• **PROVIDED RECORDS**:
* * * * * * *
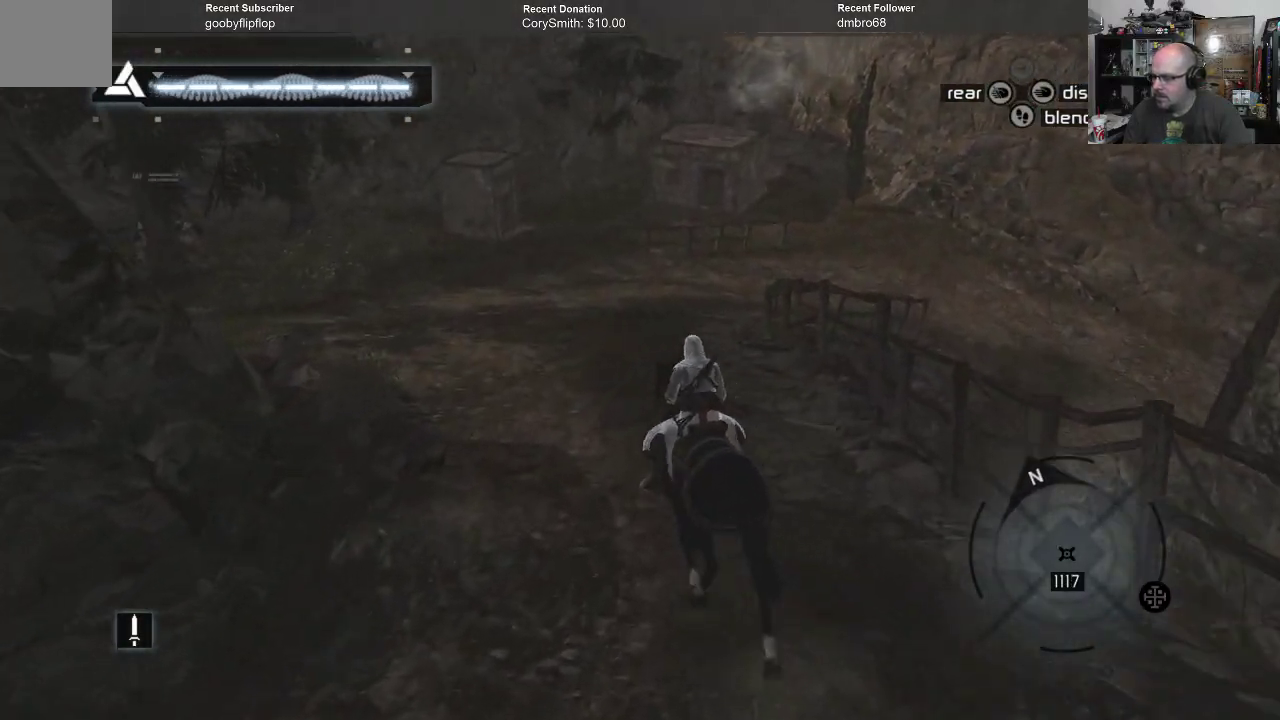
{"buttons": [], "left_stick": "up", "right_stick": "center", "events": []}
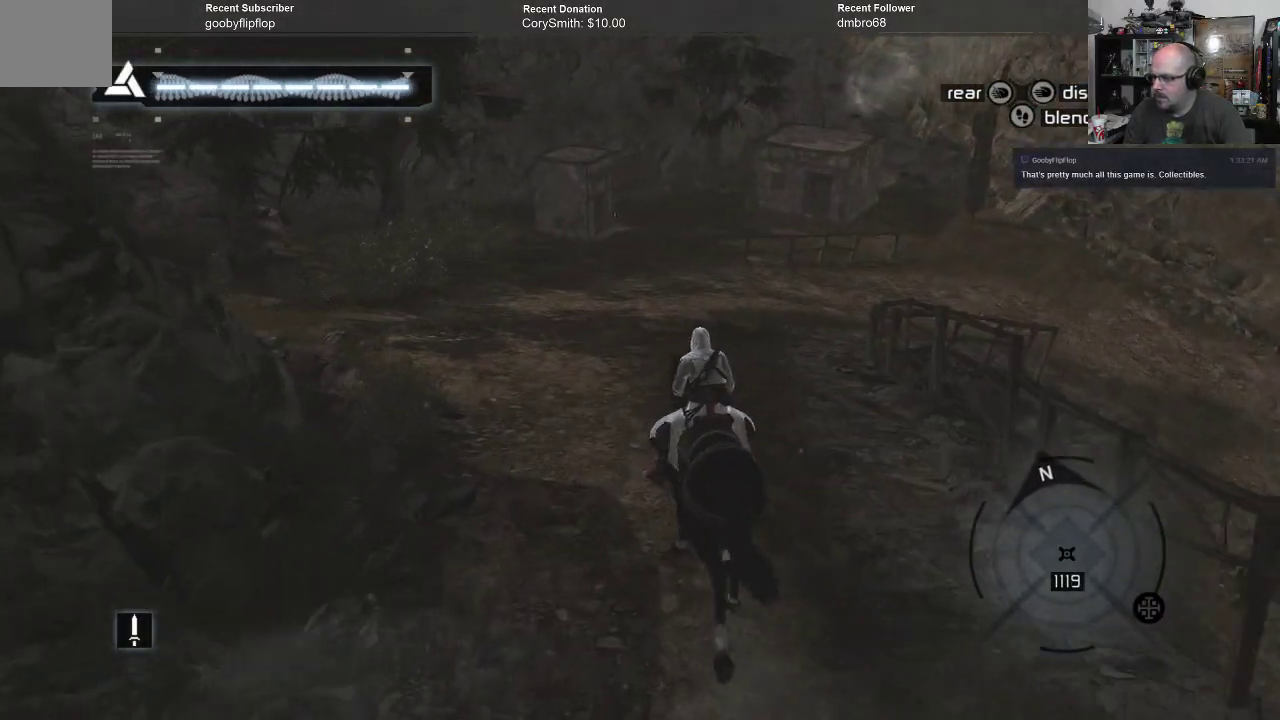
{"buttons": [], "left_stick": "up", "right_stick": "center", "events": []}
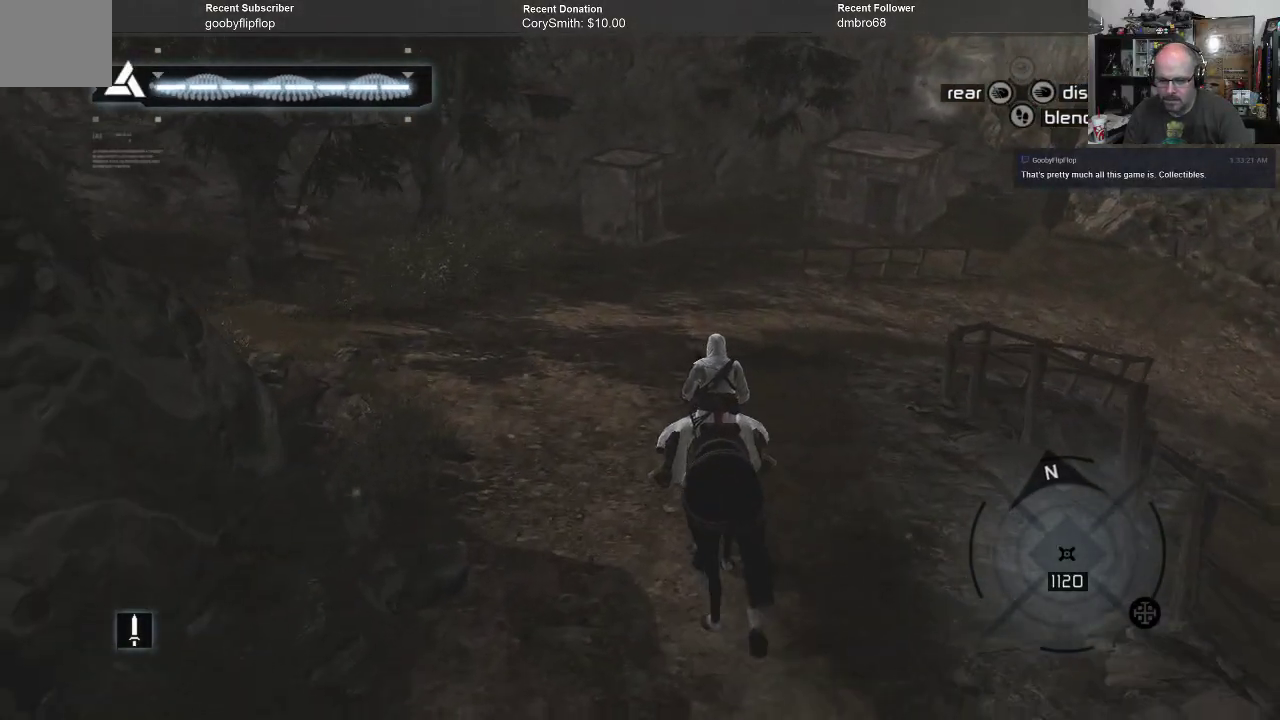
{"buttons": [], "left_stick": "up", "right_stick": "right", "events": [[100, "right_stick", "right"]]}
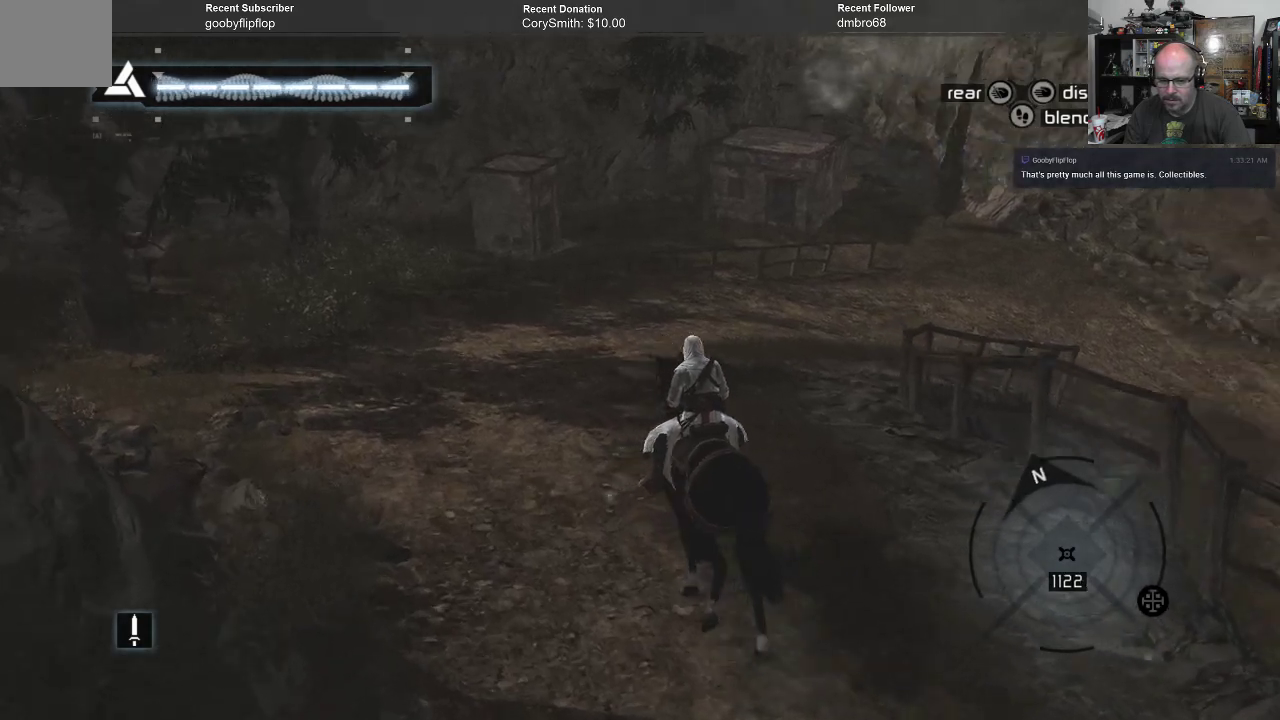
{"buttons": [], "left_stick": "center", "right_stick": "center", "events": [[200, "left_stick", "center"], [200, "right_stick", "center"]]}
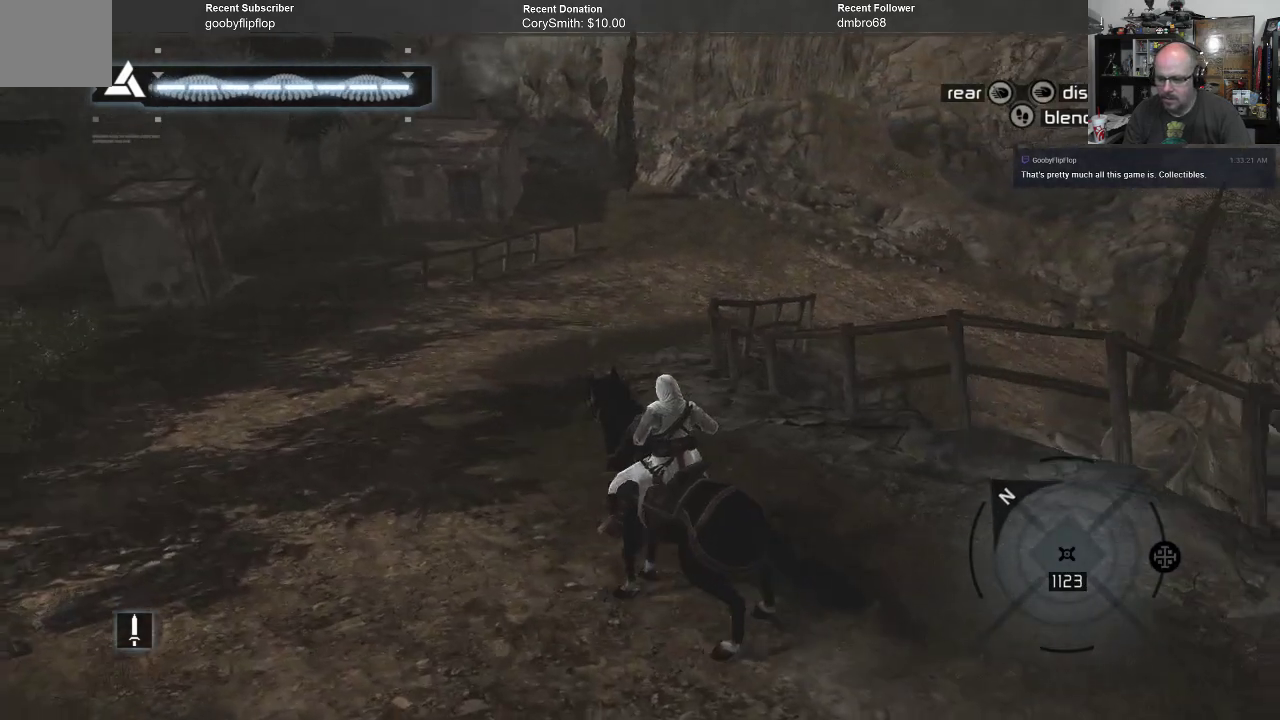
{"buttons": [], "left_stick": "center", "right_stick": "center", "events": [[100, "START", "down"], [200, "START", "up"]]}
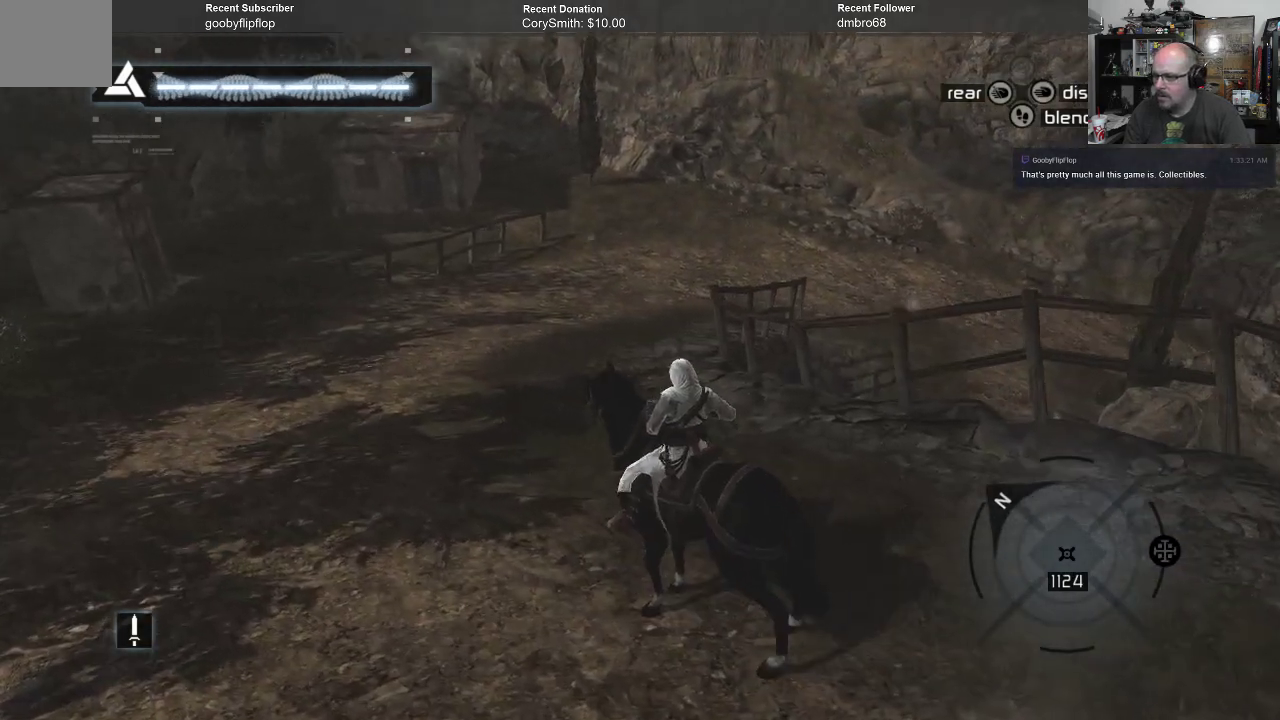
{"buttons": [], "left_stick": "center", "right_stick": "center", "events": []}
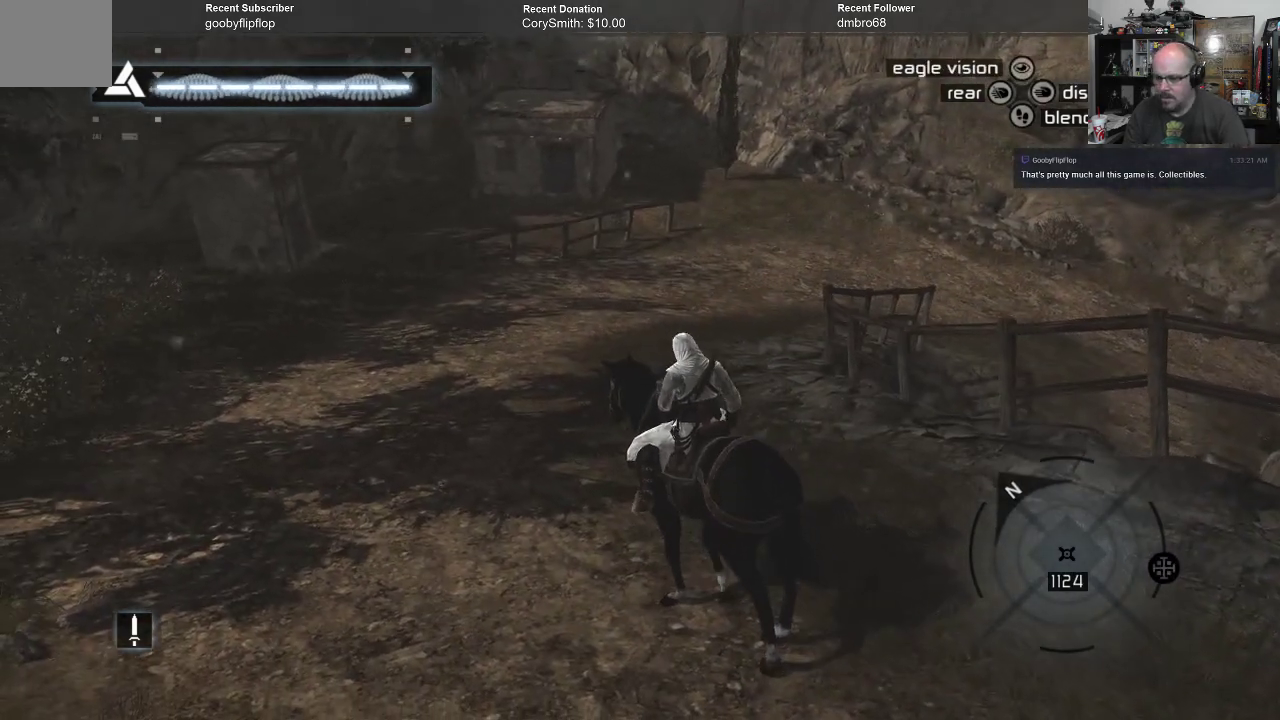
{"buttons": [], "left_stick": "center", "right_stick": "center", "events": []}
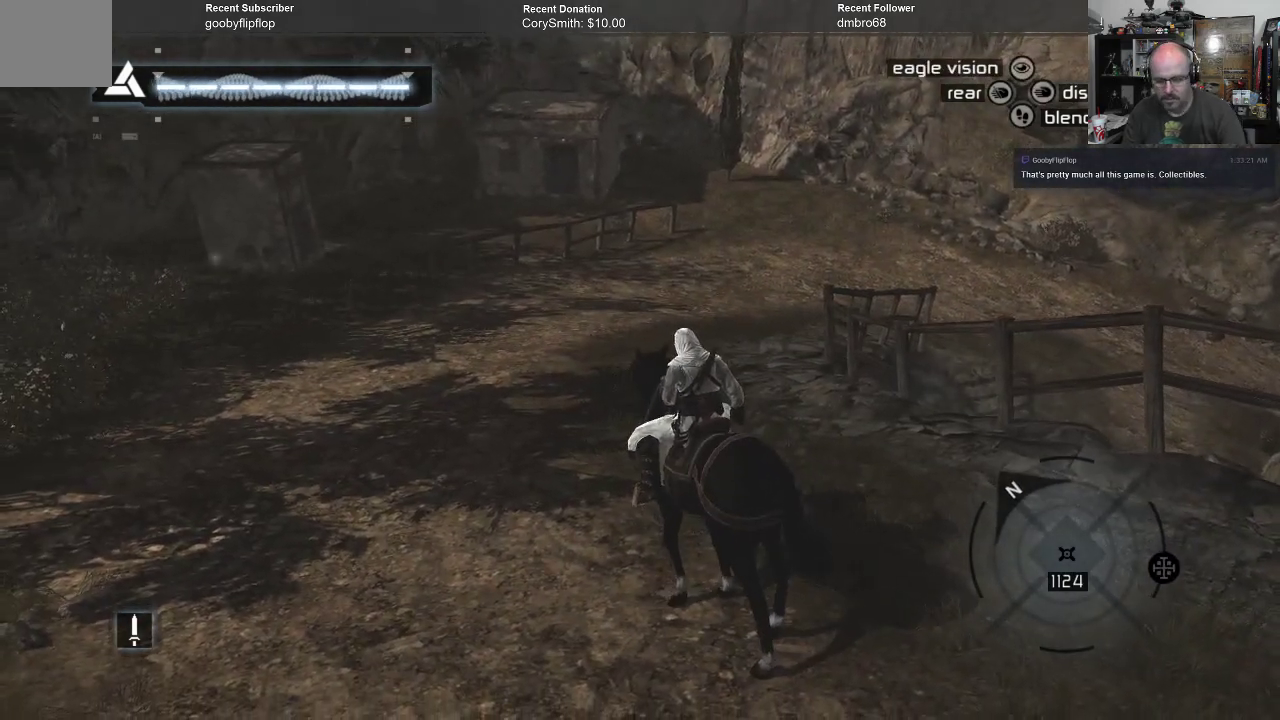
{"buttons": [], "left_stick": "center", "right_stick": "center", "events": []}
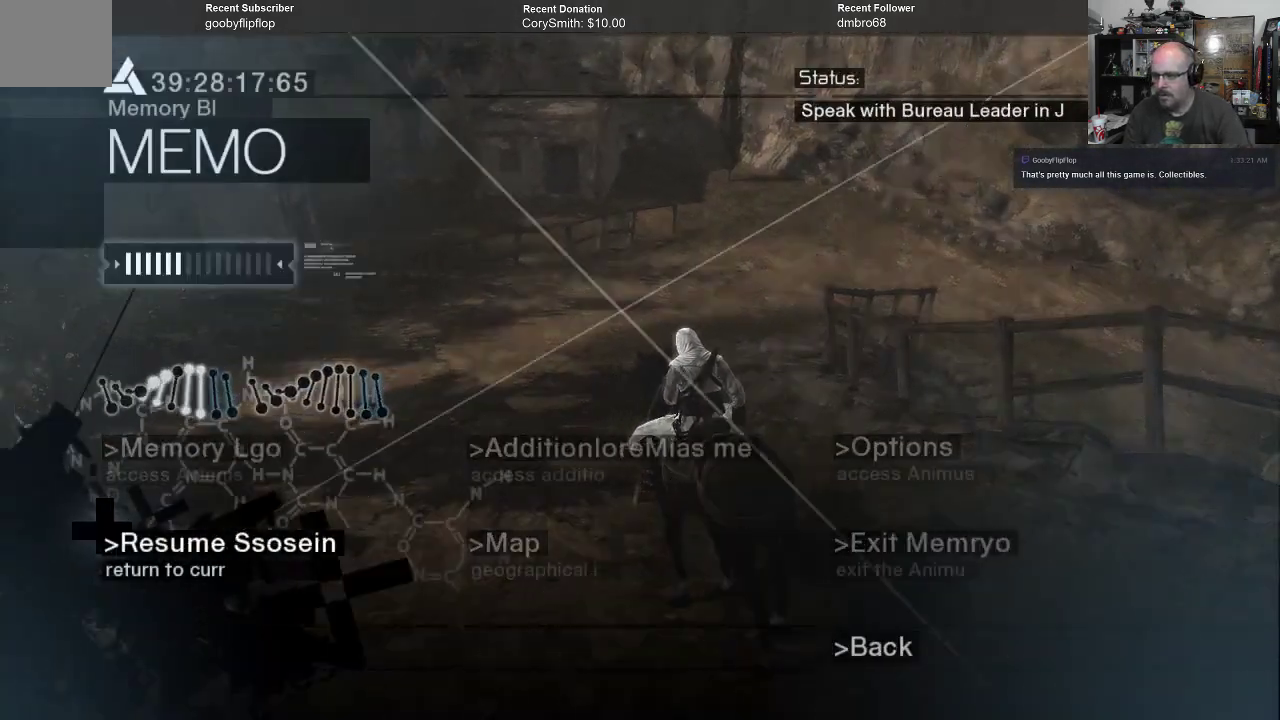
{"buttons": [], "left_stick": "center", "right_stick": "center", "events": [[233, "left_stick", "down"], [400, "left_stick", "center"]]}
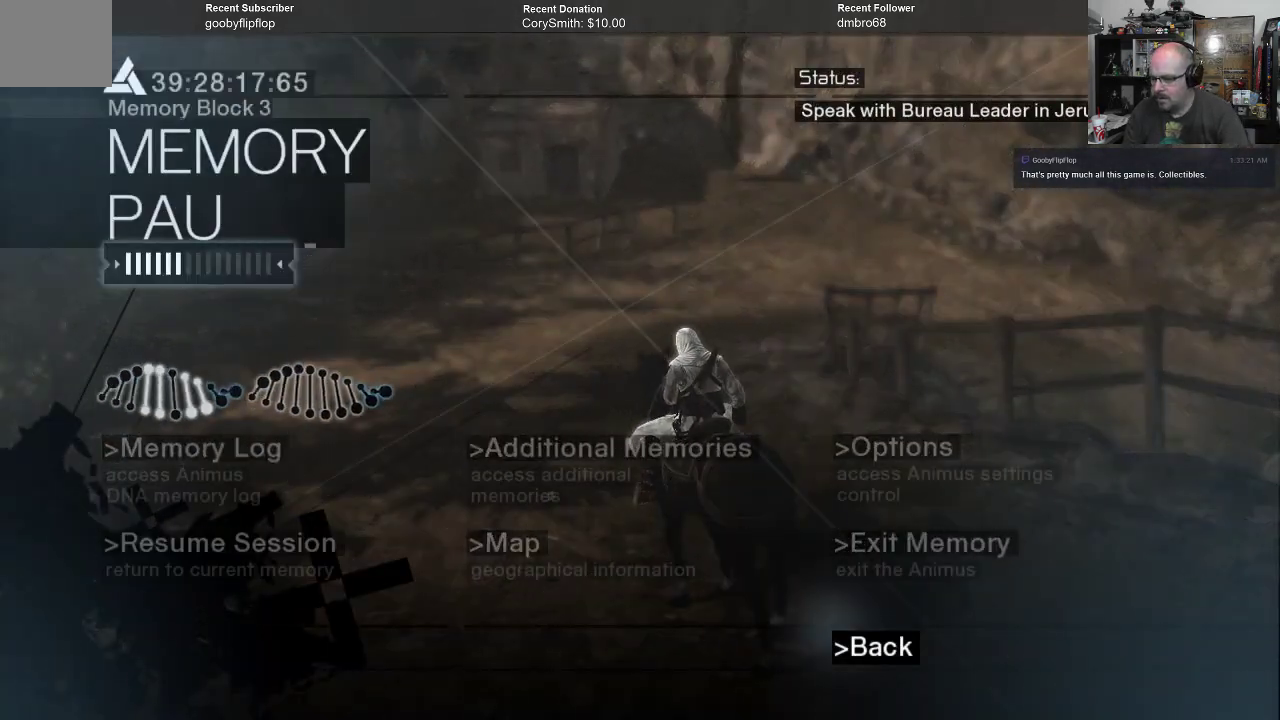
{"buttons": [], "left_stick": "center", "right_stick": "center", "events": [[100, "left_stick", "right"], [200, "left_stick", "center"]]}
* * * * * * *
Among the entries above, find every line holding "down" and copy it.

• **YOUR SOLUTION**:
{"buttons": [], "left_stick": "center", "right_stick": "center", "events": [[100, "START", "down"], [200, "START", "up"]]}
{"buttons": [], "left_stick": "center", "right_stick": "center", "events": [[233, "left_stick", "down"], [400, "left_stick", "center"]]}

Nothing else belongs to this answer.